Bien que la plongée de nuit nécessite une organisation particulière et du matériel spécifique, elle n’exige pas de niveau technique particulier pour le plongeur encadré. Quelques adaptations sont tout de même souhaitables. Ainsi, l’encadrement s’effectuera avec un guide expérimenté pour un ou deux débutants contre un pour quatre dans la journée, et la profondeur sera limitée à 10 mètres. La faible profondeur se justifie aussi par le fait que la plongée de nuit est bien souvent la troisième de la journée. La zone des 10 mètres semble tout indiquée, quel que soit le niveau des membres de la palanquée.
Trois caractéristiques
- La première, on s’en serait douté, est de voir sous l’eau alors qu’il fait nuit noire.

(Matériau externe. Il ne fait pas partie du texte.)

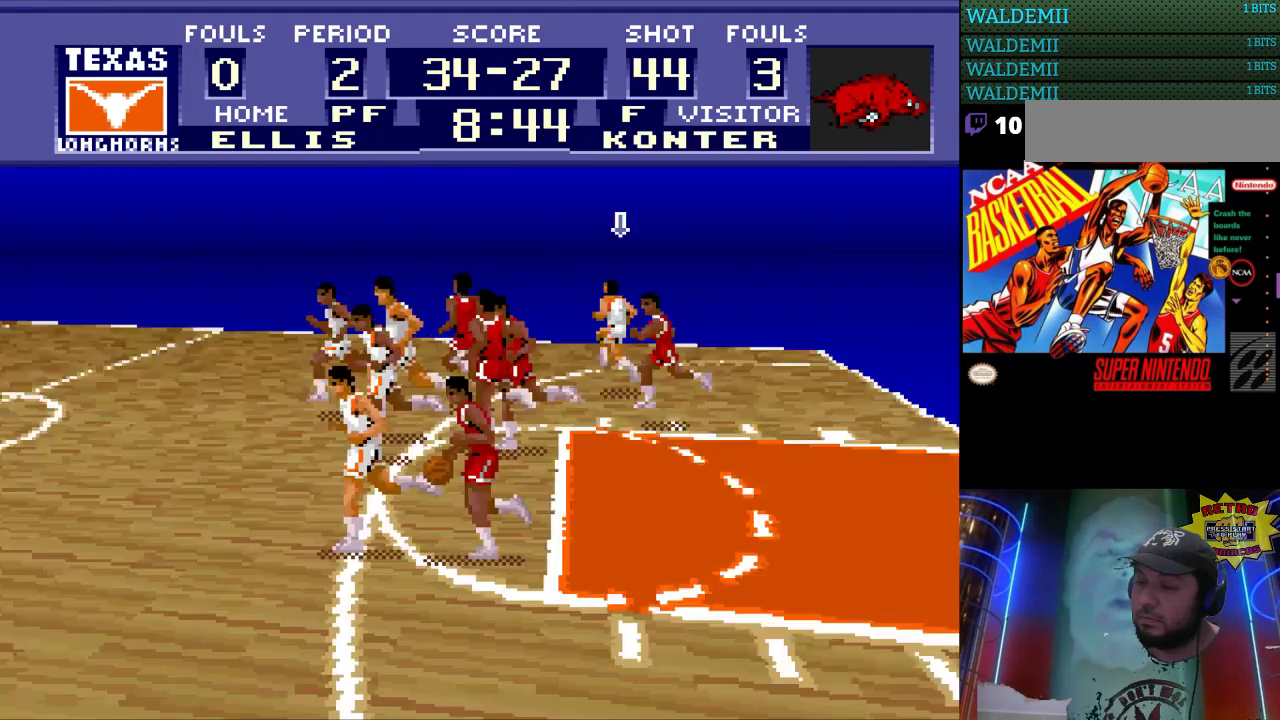
{"buttons": ["DPAD_LEFT"], "events": [[500, "DPAD_UP", "up"]]}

Il faut donc une lampe ou un phare principal. L’exploration se déroulant à faible profondeur, il n’est pas rare de faire des plongées plutôt longues (1 heure) quand le froid n’est pas au rendez-vous. Vous devrez effectuer un contrôle de l’autonomie de votre éclairage principal (piles neuves ou batterie rechargée) afin de ne pas écourter votre immersion. Le choix de la puissance dépendra de la turbidité de l’eau. Comme les pleins phares de votre véhicule dans le brouillard, une lampe trop puissante dans une eau trouble formera un large écran blanc au travers duquel vous ne pourrez quasiment rien voir.

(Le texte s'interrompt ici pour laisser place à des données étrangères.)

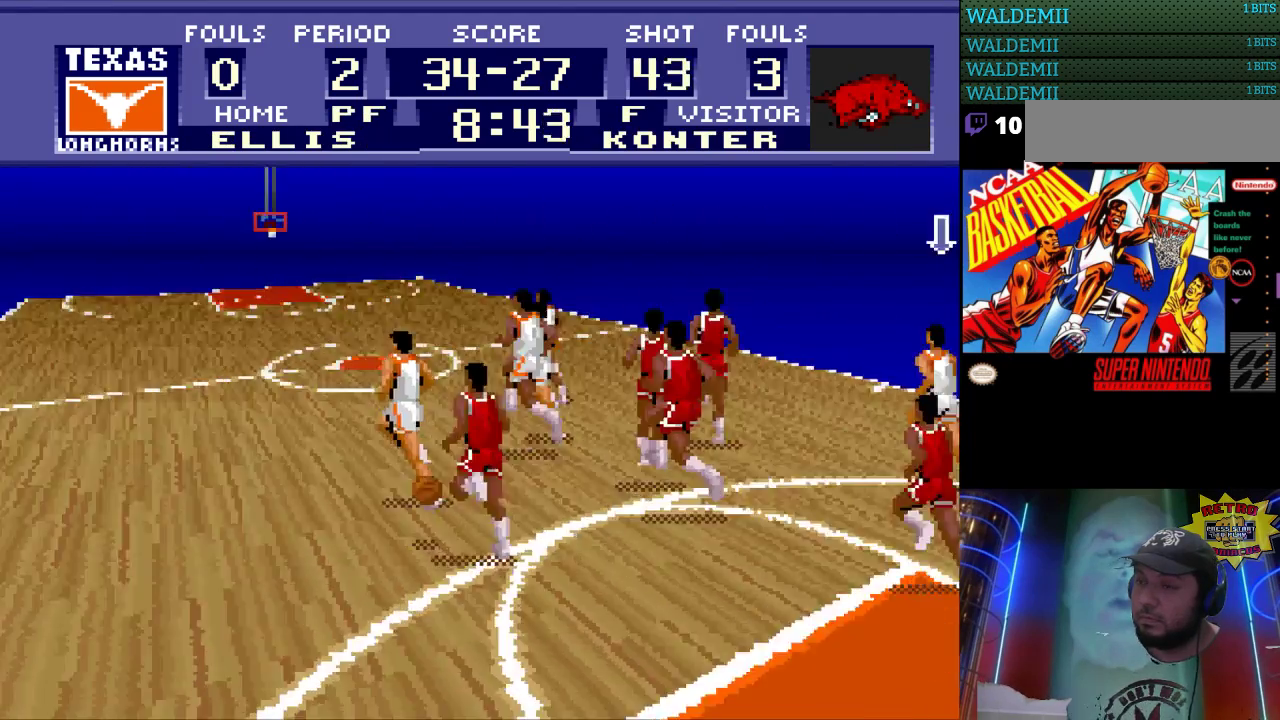
{"buttons": ["DPAD_UP"], "events": [[67, "DPAD_UP", "down"], [367, "DPAD_LEFT", "up"]]}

- La deuxième porte sur la communication. Il va falloir apprendre à ne pas diriger le faisceau lumineux dans les yeux du guide ou de l’équipier afin de ne pas l’éblouir. La communication pourra passer par les signes traditionnels en les exécutant d’une main et en les éclairant de l’autre. Une autre méthode consiste à réaliser le signe au moyen de l’éclairage principal. Une série de signes conventionnels existent déjà. Des signes non conventionnels ou spécifiques seront définis lors du briefing en fonction des spécificités du site. L’essentiel pour être compris consiste à les réaliser lentement au moyen de gestes amples et complets.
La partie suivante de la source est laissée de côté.